How Important is Emotional Intelligence for work-life balance? – PHASE
Perth Healthcare & Support Services

How Important is Emotional Intelligence for work-life balance?

The last blog looked at Emotional Intelligence (EI) is and its effects on future employee suitability. EI is an individual’s capacity to recognise their own and other people’s emotions, to discriminate between different feelings and label them appropriately. EI uses emotional information to guide thinking and behaviour and to manage and adjust emotions to adapt environments or achieve goals.

EI is a different way of being smart. It is a competency of star performers, which require some degree of skill in the realm of feeling, a sharp contrast to some cognitive abilities of programmed machinery.

Of the 4 areas of EI, we will focus on Social Skills based on the Ability Model. We will attempt to explore deeper into this area and bring out what this means to our growth and success. Ability Model places a lot of emphasis on processing information of an emotion nature to a wider cognition.

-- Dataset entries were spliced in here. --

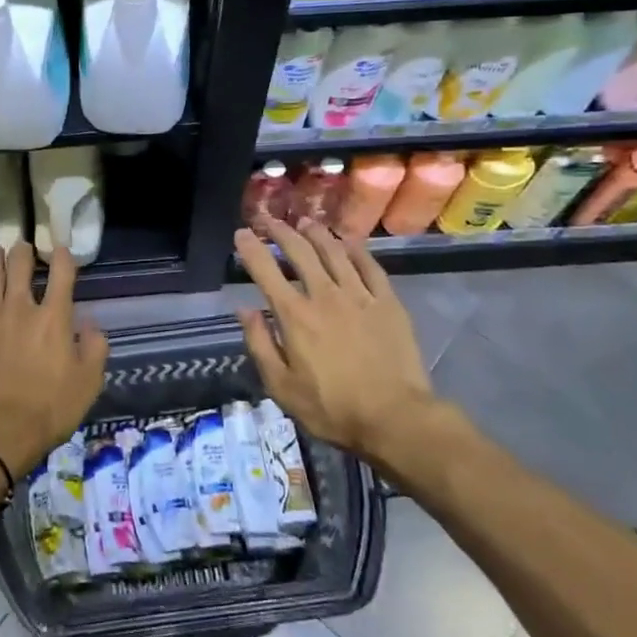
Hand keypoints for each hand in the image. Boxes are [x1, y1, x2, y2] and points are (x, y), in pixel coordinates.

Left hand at [0, 242, 108, 478]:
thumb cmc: (48, 410)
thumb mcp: (88, 384)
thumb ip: (94, 349)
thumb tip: (91, 324)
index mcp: (53, 319)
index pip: (62, 275)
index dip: (63, 257)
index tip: (61, 248)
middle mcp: (20, 309)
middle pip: (19, 268)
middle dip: (22, 252)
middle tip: (21, 245)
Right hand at [233, 214, 475, 486]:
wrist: (395, 417)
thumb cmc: (331, 407)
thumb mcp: (281, 386)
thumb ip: (259, 344)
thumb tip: (244, 310)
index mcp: (294, 315)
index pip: (265, 271)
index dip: (250, 249)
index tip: (241, 233)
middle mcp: (324, 295)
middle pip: (300, 252)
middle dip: (280, 231)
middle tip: (268, 219)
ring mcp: (359, 295)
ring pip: (334, 252)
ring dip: (316, 234)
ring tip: (305, 222)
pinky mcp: (388, 302)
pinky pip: (370, 266)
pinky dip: (356, 250)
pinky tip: (348, 242)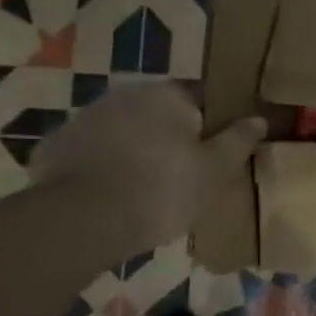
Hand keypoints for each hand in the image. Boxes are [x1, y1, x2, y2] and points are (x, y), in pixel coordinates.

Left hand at [31, 84, 264, 256]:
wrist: (81, 221)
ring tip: (148, 188)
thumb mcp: (215, 171)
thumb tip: (258, 118)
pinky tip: (112, 195)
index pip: (203, 97)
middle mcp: (126, 94)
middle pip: (162, 113)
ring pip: (126, 130)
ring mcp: (86, 117)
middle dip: (174, 136)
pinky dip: (105, 165)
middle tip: (187, 173)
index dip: (215, 122)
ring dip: (138, 149)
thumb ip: (238, 141)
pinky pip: (94, 151)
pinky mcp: (57, 145)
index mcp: (168, 94)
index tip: (220, 149)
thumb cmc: (162, 190)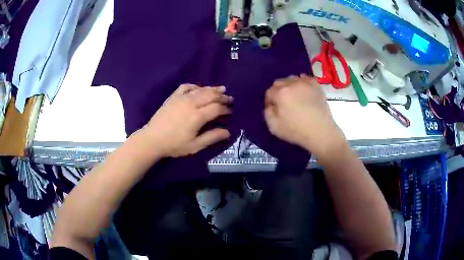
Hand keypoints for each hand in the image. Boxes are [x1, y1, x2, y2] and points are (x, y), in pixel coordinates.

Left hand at [141, 84, 232, 156]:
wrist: (152, 139)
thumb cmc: (174, 145)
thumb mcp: (195, 146)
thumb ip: (212, 137)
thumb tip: (228, 132)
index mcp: (197, 116)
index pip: (216, 108)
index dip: (226, 108)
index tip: (231, 110)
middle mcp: (191, 103)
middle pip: (211, 95)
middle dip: (222, 96)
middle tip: (230, 98)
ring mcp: (181, 98)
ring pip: (200, 89)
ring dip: (212, 89)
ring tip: (221, 89)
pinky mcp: (173, 97)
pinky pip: (186, 87)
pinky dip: (195, 86)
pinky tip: (198, 88)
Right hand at [264, 75, 346, 158]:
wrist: (321, 132)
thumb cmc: (296, 131)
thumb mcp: (274, 127)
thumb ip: (267, 113)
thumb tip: (270, 105)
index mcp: (280, 93)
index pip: (269, 92)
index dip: (269, 101)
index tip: (272, 109)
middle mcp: (292, 84)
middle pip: (279, 82)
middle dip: (278, 91)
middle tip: (282, 103)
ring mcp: (305, 83)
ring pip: (292, 79)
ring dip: (289, 86)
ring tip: (293, 96)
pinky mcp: (316, 85)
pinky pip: (305, 78)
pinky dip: (301, 82)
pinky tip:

This is a new intelligence, the knowledge of emotions, and the ability to use it to influence others, as well as yourself. It sounds manipulative, but it’s the simple understanding that ‘smiling at people makes them smile back. This is an emotional act of reason and understanding, that responds and solicits a response from people, the environment, and day-to-day circumstances.

The Ability Model covers 4 distinct areas of IE, namely:

EMOTIONAL PERCEPTION – this first step of understanding emotions, to accurately perceive them. In many instances, this may involve understanding the nonverbal as well as the verbal gestures, such as body language, facial expressions, voice and tone of the voice. This includes the individual’s ability to recognise their emotional perceptions as well. As a matter of fact, the inability of people on the autism disorder spectrum with learning social cues is related to the limited ability to interpret emotions of others through their expressions. They lack the ability to ‘read’ facial and body language expressions of others that communicate feelings.

REASONING WITH EMOTIONS – this step uses emotions to promote thinking and cognitive ability. Emotions play a big part in decision making. They must be considered each time, thinking, and problem-solving take place. In practical terms, a child who knows emotions impact the outcome of a decision will plot when and what time to ask for permission from their parent. They know that when their parent is angry, stressed out and anxious, they are less likely to get a successful outcome when they seek for permission. However, when they use any goodwill their parent has to their advantage, they are more likely to get a successful outcome.

UNDERSTANDING EMOTIONS – emotions convey lots of information. This skill is built on the complexity of emotions. While many people have the ability to interpret basic emotional expressions, few have the nuance to recognise and understand emotional language. Appreciating that the emotions we perceive carry a wide variety of meaning helps us understand the emotional wellbeing of others and why it has occurred. The degree of understanding such a wide range of emotions includes the ability to perceive the shades of emotional states that exist, how different emotions interact with each and evolve over time. For instance, a message of anger may mean that an individual is treated unfairly. Understanding emotional states and the associated actions is an important aspect of this skill.

MANAGING EMOTIONS – this skill relates to the ability (or lack thereof) to regulate emotions in both themselves and others. Managing emotions at the highest level of the Ability Model and someone with high EI is expected to ‘manipulate’ the moods of themselves and others to achieve their goals. While emotional manipulation has a negative feel to it, used in a very positive way, it can serve important purposes. For example, a supervisor may recognise that an employee is struggling with something emotionally and its affecting their work. A pep-talk, heart-to-heart conversation may help motivate the employee by meeting their emotional needs. This example of emotional manipulation is positive both for the individual and the solving the problem of an ineffective worker.